## TEXT BLOCK
• • •
4. In the case of any action or suit by the Company seeking to procure a judgment in its favor against Indemnitee by reason of the fact that Indemnitee is or was serving in an Indemnified Capacity, no indemnification shall be made with respect to any claim, issue or matter as to which Indemnitee shall have been adjudged to be liable to the Company pursuant to a final judgment not subject to further appeal unless, and only to the extent that, the Delaware Court of Chancery or the court in which such action or suit was brought shall determine upon application that, despite the adjudication of liability but in view of all the circumstances of the case, Indemnitee is fairly and reasonably entitled to indemnity with respect to such portion of the Indemnified Expenses which the Delaware Court of Chancery or such other court shall deem proper.
C. Successful Defense; Partial Indemnification.
• • •
## INPUT DATA
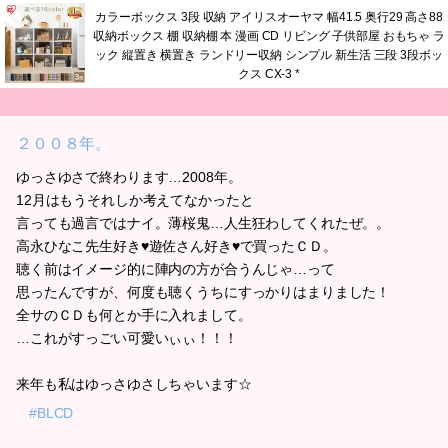
カラーボックス 3段 収納 アイリスオーヤマ 幅41.5 奥行29 高さ88
収納ボックス 棚 収納棚 本 漫画 CD リビング 子供部屋 おもちゃ ラ
ック 縦置き 横置き ランドリー収納 シンプル 新生活 三段 3段ボッ
クス CX-3 *
２００８年。
ゆっさゆさで終わります…2008年。
12月はもうそれしか考えてなかったと
言っても過言ではナイ。薄桜鬼…人生狂わしてくれたぜ。。
高永ひなこ先生好き♥遊佐さん好き♥で買ったＣＤ。
聴く前はイメージ的に陣内の方が合うんじゃ…って
思ったんですが、何度も聴くうちにすっかりはまりました！
全サのＣＤも何とか手に入れまして。
…これがすっごい可愛いぃぃ！！！
来年も私はゆっさゆさしちゃいます☆
#BLCD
• • •
## SET OF TASKS
1) Revise the indemnification provision from "4. In the case" up to and including "Defense; Partial Indemnification.", changing "Company" to "Corporation" throughout.
2) Transcribe the text read from the page in the row above with no changes, line by line. Leave out the picture.

## EXERCISE SOLUTIONS
1)
4. In the case of any action or suit by the Corporation seeking to procure a judgment in its favor against Indemnitee by reason of the fact that Indemnitee is or was serving in an Indemnified Capacity, no indemnification shall be made with respect to any claim, issue or matter as to which Indemnitee shall have been adjudged to be liable to the Corporation pursuant to a final judgment not subject to further appeal unless, and only to the extent that, the Delaware Court of Chancery or the court in which such action or suit was brought shall determine upon application that, despite the adjudication of liability but in view of all the circumstances of the case, Indemnitee is fairly and reasonably entitled to indemnity with respect to such portion of the Indemnified Expenses which the Delaware Court of Chancery or such other court shall deem proper.
C. Successful Defense; Partial Indemnification.

2)
カラーボックス 3段 収納 アイリスオーヤマ 幅41.5 奥行29 高さ88
収納ボックス 棚 収納棚 本 漫画 CD リビング 子供部屋 おもちゃ ラ
ック 縦置き 横置き ランドリー収納 シンプル 新生活 三段 3段ボッ
クス CX-3 *
２００８年。
ゆっさゆさで終わります…2008年。
12月はもうそれしか考えてなかったと
言っても過言ではナイ。薄桜鬼…人生狂わしてくれたぜ。。
高永ひなこ先生好き♥遊佐さん好き♥で買ったＣＤ。
聴く前はイメージ的に陣内の方が合うんじゃ…って
思ったんですが、何度も聴くうちにすっかりはまりました！
全サのＣＤも何とか手に入れまして。
…これがすっごい可愛いぃぃ！！！
来年も私はゆっさゆさしちゃいます☆
#BLCD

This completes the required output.